There is a growing debate among economists, journalist and bloggers over whether the Fed’s QE3 is creating a bubble in the stock market. (See Krugman, Gillian Tett or Felix Salmon among others) fueled by the market’s gains since the start of the year and the usual worries that disaster will strike during the summer break at the beach. There are optimists: some say that “Sell in May and Go Away” should be “Buy in May and Make Hay.” Virtually all agree — correctly — that the Fed’s low interest rates and QE3 policy is boosting stock prices. Further, all also agree, again correctly, that the Fed will sooner or later stop QE3 (or QE4 or QE5) and interest rates will rise. Rising interest rates are usually not the best medicine for the stock market although they don’t spell complete or immediate doom. Even with the Fed, QE3 and maybe some more QEs, the bubble fears look overdone from here.
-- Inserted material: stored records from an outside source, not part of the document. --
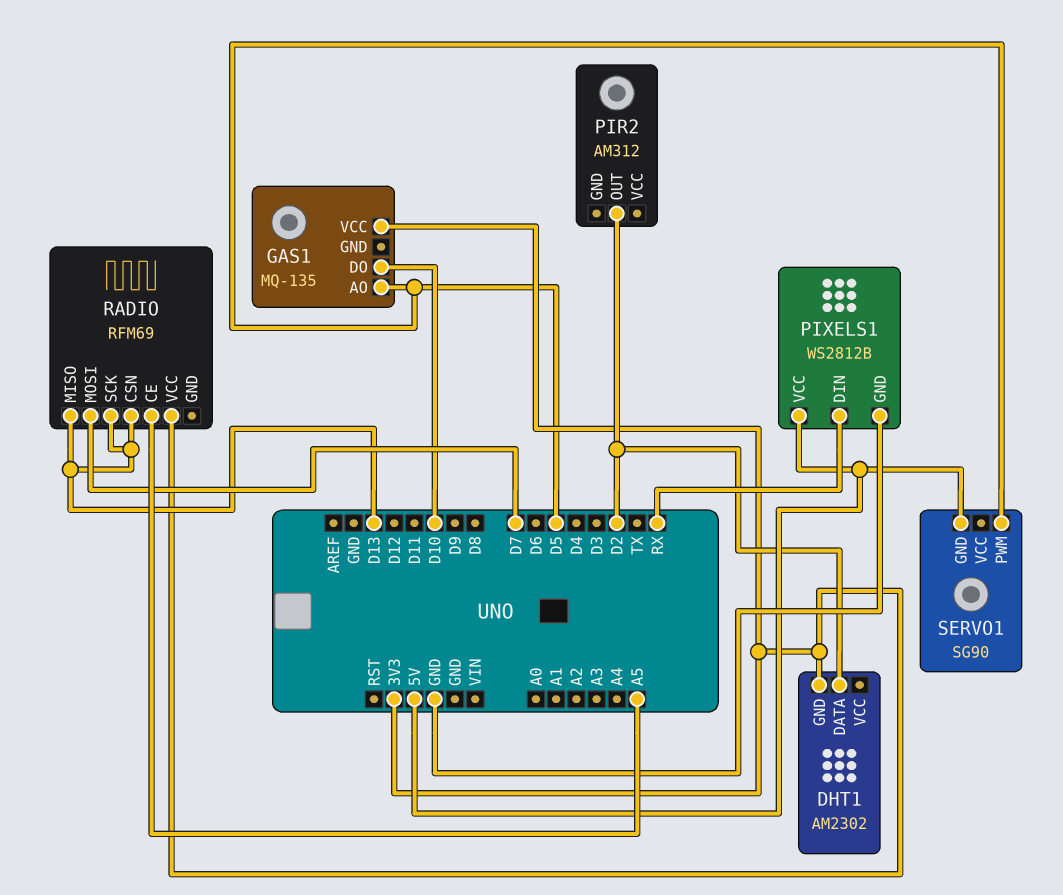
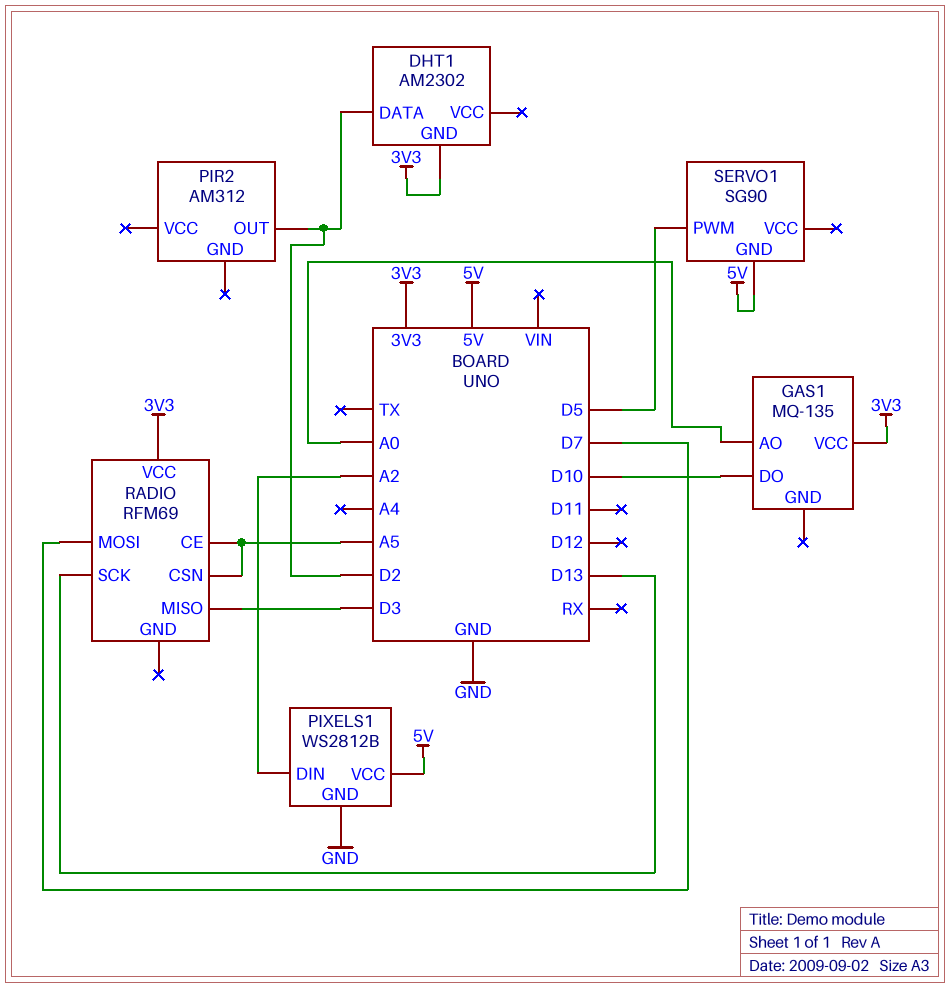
GAS1 pin AO: D5 -> A0
PIXELS1 pin DIN: RX -> A2
RADIO pin CSN: D13 -> A5
RADIO pin MISO: D13 -> D3

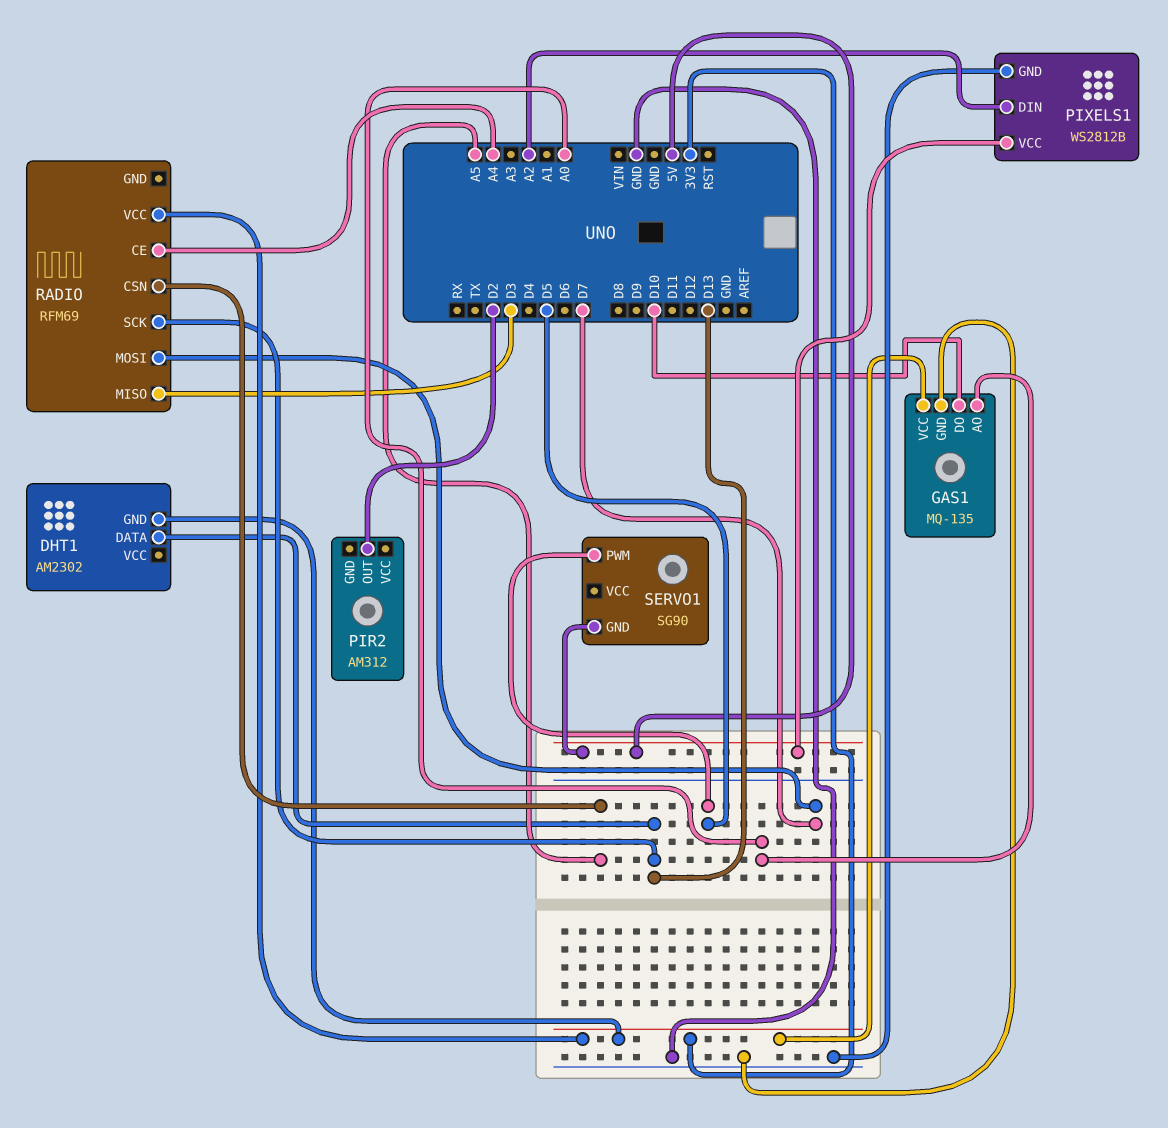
DHT1 pin DATA: D2 -> D13
GAS1 pin GND: none -> GND
RADIO pin CE: A5 -> A4

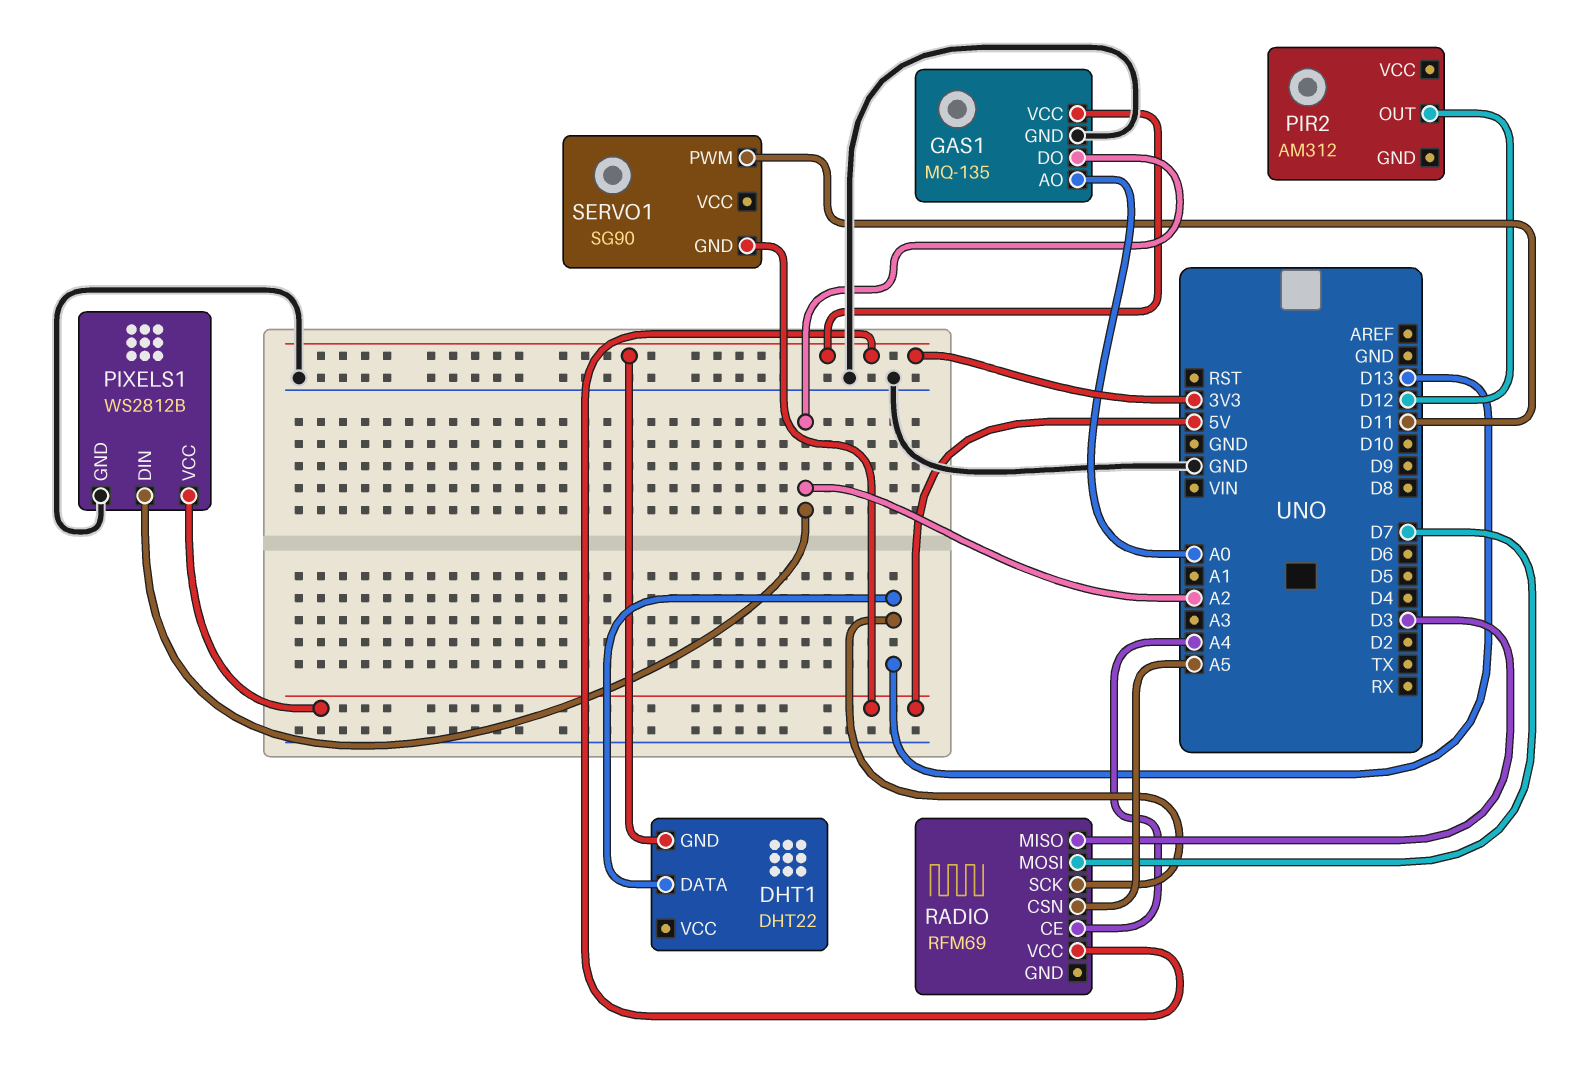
DHT1: AM2302 -> DHT22
GAS1 pin DO: D10 -> A2
PIR2 pin OUT: D2 -> D12
SERVO1 pin PWM: D5 -> D11

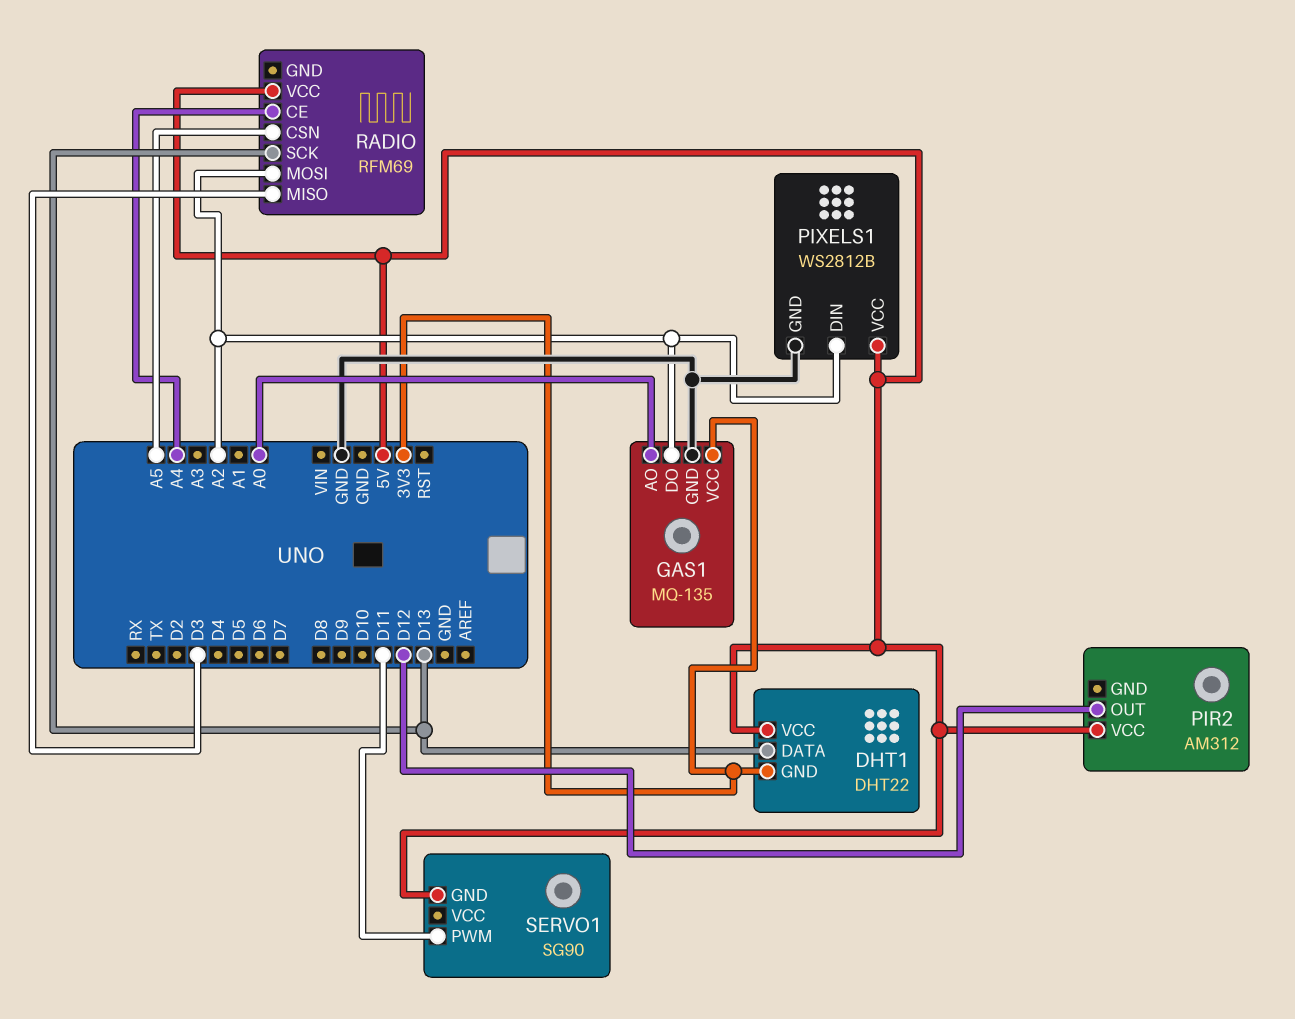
DHT1 pin VCC: none -> 5V
PIR2 pin VCC: none -> 5V
RADIO pin MOSI: D7 -> A2
RADIO pin VCC: 3V3 -> 5V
First, a bubble is more than anything that results in a crash and collapse. A bubble usually builds itself on speculative mania as it departs from any link to funamental financial factors. As the bubble worriers themselves demonstrate, there are plenty of people worrying that the market will collapse and very few expecting it to rise forever more from here. We’re not seeing genuine specualtive mania, at least not yet. Remember “Home Prices Never Fall” or recall names like Pets.com? Little of that is being seen in the market now. Second, while low interest rates are boosting stock prices, that is a fundamental financial factor making stock more attractive. Of course, the key part of any bubble is when it bursts. Bursting bubbles cause damge because they change the state of the world and because they pop when no one is expecting it. Possibly the only thing being watched more carefully than the Dow and the S&P these days is the Fed. And, unlike either the Dow or the S&P, the Fed can send out warning signals — and probably will when the time comes.
Where does all this leave us? Even without bubbles the market can go down. We used to call those disappointments corrections. The market is still as unpredicatable as ever so one need not believe every voice of doom that bubbles up.